Why do you think he had generated so much interest? I know there were the fights, but there had to be more to it. Why do you think he was such a magnetic figure to where, when he fought, everybody showed up and everybody watched?
Smith: Well, it was almost like he took that type of certain, when you’re in high school and somebody gets in a fight, everybody runs to it situation. There’s a certain energy of a street fight kind of environment, and he brought that with him. That same energy you had in high school when a fight broke out and everybody went running to it. — professional combat sports doesn’t always have that. It’s a contest of wills. It’s technical. It’s this, this and that. It doesn’t always have that street fight kind of feel to it, and I think Kimbo brought that every single time.

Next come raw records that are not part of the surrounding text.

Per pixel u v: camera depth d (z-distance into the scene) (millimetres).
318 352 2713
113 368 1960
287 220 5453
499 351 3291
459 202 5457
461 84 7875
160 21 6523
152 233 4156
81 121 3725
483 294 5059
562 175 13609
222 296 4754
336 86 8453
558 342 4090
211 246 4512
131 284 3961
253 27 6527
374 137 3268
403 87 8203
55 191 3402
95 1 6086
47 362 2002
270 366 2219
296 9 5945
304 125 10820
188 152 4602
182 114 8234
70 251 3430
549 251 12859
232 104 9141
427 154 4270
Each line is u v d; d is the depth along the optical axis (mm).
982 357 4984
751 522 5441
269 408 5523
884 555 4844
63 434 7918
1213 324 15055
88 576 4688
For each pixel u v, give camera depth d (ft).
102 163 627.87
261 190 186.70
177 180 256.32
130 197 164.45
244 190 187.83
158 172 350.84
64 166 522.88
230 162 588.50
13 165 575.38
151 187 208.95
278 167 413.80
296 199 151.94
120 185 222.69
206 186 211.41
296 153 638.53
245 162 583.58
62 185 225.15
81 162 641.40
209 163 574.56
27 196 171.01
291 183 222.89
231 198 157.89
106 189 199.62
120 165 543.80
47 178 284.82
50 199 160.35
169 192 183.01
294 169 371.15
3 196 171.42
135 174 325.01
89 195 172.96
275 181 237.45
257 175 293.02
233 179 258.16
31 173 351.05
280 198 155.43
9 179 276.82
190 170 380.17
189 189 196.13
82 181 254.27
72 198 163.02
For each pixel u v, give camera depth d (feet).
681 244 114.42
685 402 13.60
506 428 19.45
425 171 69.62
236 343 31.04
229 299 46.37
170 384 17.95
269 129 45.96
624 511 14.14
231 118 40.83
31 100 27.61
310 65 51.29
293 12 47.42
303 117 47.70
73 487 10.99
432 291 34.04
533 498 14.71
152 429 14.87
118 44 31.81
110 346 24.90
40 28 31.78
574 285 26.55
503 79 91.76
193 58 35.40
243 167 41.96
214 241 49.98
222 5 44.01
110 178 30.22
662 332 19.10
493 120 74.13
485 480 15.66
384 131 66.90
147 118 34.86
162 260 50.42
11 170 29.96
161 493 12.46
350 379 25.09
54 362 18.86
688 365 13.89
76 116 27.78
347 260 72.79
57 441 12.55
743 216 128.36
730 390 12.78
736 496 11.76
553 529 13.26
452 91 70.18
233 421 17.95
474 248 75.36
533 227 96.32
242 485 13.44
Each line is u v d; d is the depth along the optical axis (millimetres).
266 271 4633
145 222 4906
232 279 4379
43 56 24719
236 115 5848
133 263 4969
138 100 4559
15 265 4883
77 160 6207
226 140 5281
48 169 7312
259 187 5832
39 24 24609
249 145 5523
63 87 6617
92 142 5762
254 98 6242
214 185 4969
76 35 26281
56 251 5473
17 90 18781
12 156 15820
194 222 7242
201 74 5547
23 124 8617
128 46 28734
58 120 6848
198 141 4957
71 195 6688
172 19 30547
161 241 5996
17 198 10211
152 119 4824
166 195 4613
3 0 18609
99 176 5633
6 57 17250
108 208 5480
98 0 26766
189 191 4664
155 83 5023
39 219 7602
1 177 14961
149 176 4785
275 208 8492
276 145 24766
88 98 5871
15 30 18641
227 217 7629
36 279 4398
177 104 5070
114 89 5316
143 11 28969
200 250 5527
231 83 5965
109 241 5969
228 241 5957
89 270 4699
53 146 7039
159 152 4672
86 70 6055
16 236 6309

It kind of reminded us of that high school fight whenever he fought, and it was that energy and enthusiasm that isn’t there every time pros get in the cage. And there was also… I was talking to somebody last night, and she was sitting up in the stands after Kimbo’s fight and Ken [Shamrock] and Royce [Gracie] were fighting in Houston, and she said every fan that came up to [Kimbo], he gave an autograph. He’d pause for a picture. He said hi to everybody. He missed the fight. He didn’t watch anything because he was dealing with the fans, and he was a really approachable, nice guy. And I think that combination is what made him popular.
Yeah, looking at social media, you’re seeing that right now. People are talking about how Kimbo took the time to take a picture with them or sign an autograph. So many people remember the interactions they had with him because it’s like, “Man, this guy is so popular, but yet he’s taking time for little ol’ me, to make my day.”
I think Kimbo is one of the few people that was responsible for bringing in more fans to the sport, as far as the person who saw Kimbo was fighting, and so they watched and immediately got hooked on MMA afterward.
Smith: Exactly. That crossover ability — to bring eyes to the sport that didn’t have eyes on it before — that’s what we need, what we want, and that’s what Kimbo Slice did.
A lot of people are seeing Kimbo as an embodiment of the American Dream — that rags-to-riches story, growing up in a rough part and making something of himself.
Smith: Yeah, and that was part of his appeal. He appealed to the people that look up and go, “Hey, maybe I can get out [of] my situation. Maybe fighting can lift me up and get me out of where I am.”
And fighting has always been that. It’s always been the sport of the underprivileged. Boxing for years was the sport of the person trying to make it in this world. And Kimbo Slice’s ability to do that and still stay true to his community in a lot of ways, that’s a combination a lot of people appreciated.
How would you like Kimbo to be remembered by fans?
Smith: When I was doing Fight Quest in China, I was leaving this temple and the guy that runs this temple, this Buddhist priest, was standing at the top of this stairway and I turn back and he says, “If you never practice Kung Fu again, just be a good person.” And when you look back in the annals of fighting, yeah, you’re not going to be talking about the technique of Kimbo Slice. But everybody who met him talks about what a nice guy he was. And what a humble guy he was. And what an articulate guy he was. And if it’s humanity that people will remember him for, hopefully, that would be a great thing. He really was a genuinely, really, really nice guy and that’s not everyone in this business, I’ll tell you that.